Een enkel jurylid vond de entree te ingewikkeld en de luifel wat onrustig. Ook was er brede verbazing over het verschil tussen het ouderlijk huis en de inzending; waarom gaan de panden geen enkele vormrelatie met elkaar aan terwijl ze toch een en hetzelfde landgoed zijn?

 

4. Museum MORE, Gorssel

De jury heeft in het verleden vaker een lans gebroken voor het belang van een goede inpassing in de omgeving. Met deze inzending kwamen de professionele passies van de juryleden dan ook goed op gang. Middenin een kwetsbaar dorp zo’n volume neerzetten en de bijbehorende dynamiek verwerken, is iets uitzonderlijks. De jury constateert dat de opgave bijzonder professioneel en adequaat is volbracht, “zo’n groot ding, zo rustig in een dorp!”

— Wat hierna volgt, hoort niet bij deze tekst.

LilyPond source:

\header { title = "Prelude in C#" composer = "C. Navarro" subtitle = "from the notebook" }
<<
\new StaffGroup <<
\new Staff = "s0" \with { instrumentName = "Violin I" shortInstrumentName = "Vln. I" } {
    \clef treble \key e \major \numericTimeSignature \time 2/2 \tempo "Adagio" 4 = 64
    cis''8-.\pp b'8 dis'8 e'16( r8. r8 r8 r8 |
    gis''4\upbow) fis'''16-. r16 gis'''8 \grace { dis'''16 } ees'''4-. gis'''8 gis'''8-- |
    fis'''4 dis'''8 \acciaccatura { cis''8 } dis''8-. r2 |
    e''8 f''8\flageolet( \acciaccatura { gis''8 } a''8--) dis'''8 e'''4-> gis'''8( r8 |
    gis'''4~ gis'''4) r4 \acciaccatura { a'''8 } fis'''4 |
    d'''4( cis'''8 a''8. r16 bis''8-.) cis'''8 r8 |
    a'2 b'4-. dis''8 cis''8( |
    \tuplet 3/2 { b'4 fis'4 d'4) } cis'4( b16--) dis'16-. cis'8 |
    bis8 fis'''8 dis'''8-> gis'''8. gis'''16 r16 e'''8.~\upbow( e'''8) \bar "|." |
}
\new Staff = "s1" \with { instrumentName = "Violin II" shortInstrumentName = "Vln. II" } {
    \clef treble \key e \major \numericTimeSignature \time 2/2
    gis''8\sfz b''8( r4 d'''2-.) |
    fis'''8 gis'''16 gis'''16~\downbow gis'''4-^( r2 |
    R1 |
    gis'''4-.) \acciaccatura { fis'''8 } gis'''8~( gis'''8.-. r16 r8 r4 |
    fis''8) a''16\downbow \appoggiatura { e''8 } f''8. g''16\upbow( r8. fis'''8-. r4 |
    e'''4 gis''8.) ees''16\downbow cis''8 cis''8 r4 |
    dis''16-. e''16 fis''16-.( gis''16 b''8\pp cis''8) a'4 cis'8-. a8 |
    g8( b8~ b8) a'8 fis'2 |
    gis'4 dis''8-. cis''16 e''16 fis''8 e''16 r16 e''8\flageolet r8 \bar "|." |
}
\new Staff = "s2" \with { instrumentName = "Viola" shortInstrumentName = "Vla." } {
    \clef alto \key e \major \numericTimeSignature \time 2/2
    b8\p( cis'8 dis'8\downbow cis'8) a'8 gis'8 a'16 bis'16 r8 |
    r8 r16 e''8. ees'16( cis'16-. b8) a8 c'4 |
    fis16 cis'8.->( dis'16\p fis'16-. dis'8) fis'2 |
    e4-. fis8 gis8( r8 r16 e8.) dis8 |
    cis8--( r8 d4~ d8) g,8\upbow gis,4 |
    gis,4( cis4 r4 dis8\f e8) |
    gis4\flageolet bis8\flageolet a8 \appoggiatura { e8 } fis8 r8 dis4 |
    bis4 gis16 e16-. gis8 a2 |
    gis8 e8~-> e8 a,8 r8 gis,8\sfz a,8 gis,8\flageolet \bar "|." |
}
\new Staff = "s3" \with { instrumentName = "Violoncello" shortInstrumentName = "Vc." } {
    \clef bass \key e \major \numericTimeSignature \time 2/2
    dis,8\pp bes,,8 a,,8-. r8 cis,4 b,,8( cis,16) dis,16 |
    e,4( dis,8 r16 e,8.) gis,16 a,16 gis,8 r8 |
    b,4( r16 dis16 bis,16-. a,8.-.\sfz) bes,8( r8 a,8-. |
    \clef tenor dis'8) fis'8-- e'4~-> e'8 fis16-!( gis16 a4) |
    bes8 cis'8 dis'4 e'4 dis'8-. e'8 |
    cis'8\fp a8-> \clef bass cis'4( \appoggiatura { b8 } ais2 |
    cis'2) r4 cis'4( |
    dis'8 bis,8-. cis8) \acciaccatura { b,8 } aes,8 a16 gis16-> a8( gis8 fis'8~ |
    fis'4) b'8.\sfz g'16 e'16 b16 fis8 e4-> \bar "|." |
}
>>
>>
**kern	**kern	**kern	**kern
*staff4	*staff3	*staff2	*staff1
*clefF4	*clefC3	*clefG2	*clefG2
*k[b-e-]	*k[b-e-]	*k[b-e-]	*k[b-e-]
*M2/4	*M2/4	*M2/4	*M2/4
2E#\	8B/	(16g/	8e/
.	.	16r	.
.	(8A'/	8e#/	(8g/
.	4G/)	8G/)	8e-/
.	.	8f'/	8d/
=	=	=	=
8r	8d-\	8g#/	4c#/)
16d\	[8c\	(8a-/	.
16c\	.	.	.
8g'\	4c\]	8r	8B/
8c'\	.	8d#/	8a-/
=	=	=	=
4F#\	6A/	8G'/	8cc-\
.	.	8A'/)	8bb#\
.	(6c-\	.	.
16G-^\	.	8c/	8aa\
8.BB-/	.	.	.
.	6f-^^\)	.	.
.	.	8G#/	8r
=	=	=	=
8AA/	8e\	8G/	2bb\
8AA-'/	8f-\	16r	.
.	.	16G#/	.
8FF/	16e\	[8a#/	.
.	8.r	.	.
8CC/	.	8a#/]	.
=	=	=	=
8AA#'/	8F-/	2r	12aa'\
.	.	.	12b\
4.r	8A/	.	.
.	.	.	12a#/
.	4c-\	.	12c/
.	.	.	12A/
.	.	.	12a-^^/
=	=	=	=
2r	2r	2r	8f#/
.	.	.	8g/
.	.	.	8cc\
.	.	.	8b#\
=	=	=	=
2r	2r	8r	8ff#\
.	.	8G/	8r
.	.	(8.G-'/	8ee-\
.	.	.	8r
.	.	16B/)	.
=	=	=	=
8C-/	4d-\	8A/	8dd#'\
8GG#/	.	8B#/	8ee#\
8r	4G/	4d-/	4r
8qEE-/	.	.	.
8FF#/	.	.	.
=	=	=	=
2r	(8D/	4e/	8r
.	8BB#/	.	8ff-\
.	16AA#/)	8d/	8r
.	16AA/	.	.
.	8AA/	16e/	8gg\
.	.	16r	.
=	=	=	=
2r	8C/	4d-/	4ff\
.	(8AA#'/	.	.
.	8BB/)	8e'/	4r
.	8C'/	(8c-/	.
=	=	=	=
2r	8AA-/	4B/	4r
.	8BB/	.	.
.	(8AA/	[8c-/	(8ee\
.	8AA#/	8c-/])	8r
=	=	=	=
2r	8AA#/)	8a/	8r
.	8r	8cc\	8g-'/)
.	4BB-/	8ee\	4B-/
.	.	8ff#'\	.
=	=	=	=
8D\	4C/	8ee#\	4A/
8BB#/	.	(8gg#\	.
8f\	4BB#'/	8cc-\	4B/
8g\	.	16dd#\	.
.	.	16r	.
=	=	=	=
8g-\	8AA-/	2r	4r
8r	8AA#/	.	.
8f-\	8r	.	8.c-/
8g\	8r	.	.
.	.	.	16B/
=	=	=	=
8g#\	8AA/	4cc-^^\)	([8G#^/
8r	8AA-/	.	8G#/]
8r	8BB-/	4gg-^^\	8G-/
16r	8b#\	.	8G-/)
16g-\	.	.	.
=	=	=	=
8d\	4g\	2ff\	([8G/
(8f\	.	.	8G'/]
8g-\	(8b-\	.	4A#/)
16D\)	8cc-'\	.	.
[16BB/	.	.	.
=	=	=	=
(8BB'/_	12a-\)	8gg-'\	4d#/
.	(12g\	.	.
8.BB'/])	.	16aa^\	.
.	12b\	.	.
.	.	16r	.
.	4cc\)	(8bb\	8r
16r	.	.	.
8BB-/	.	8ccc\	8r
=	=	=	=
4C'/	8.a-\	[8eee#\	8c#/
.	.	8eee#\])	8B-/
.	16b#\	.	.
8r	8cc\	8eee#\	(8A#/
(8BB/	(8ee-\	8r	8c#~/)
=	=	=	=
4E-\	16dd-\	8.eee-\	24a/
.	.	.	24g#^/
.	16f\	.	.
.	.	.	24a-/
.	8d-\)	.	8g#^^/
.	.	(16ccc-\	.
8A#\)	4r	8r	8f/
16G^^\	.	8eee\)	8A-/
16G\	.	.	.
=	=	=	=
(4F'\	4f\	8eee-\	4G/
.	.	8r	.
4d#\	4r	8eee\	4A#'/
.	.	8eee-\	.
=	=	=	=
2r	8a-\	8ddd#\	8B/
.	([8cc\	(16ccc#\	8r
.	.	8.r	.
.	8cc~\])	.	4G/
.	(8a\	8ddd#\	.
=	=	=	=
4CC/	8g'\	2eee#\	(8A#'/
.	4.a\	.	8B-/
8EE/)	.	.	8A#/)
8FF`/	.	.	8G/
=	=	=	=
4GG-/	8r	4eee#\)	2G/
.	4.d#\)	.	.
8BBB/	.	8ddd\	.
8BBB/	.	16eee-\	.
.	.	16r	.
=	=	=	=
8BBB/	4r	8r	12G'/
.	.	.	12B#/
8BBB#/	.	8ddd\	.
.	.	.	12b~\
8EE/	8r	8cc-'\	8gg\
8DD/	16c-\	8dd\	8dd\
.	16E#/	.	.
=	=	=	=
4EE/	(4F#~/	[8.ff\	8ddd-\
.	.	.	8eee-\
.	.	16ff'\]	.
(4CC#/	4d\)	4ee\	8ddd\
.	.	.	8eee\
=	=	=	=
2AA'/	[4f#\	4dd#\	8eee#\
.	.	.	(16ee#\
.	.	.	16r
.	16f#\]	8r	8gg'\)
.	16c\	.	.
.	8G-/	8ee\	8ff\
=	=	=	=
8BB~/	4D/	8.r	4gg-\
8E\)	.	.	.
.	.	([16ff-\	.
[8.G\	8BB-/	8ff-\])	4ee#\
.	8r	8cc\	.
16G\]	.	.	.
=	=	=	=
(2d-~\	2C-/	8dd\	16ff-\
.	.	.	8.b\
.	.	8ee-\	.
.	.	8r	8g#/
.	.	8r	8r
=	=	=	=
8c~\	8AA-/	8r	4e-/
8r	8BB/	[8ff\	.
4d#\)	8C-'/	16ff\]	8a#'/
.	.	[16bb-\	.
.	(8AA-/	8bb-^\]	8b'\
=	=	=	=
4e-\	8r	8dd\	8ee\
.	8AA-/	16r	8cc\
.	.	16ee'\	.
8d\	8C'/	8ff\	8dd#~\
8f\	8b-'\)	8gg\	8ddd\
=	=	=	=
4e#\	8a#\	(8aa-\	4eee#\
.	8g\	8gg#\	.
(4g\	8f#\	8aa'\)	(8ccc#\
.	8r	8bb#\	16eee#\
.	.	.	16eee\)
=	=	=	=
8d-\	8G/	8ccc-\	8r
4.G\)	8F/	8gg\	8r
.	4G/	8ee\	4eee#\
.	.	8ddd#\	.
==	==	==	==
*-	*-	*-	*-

De jury herkent in het pand welhaast het archetypische museum: denk je aan een museum, dan ziet het er zo uit. Op iedere denkbare plek in de wereld zou dit gebouw zijn werk naar behoren doen, namelijk de bezoeker in statige, doch de kunst dienende ruimten, de rust bieden om de werken te bekijken. Ook de goede ordening van de zalen onderling helpt daarbij. En de steeds door de ramen aanwezige relatie met buiten, met het dorp, maakt het bezoek nog aangenamer.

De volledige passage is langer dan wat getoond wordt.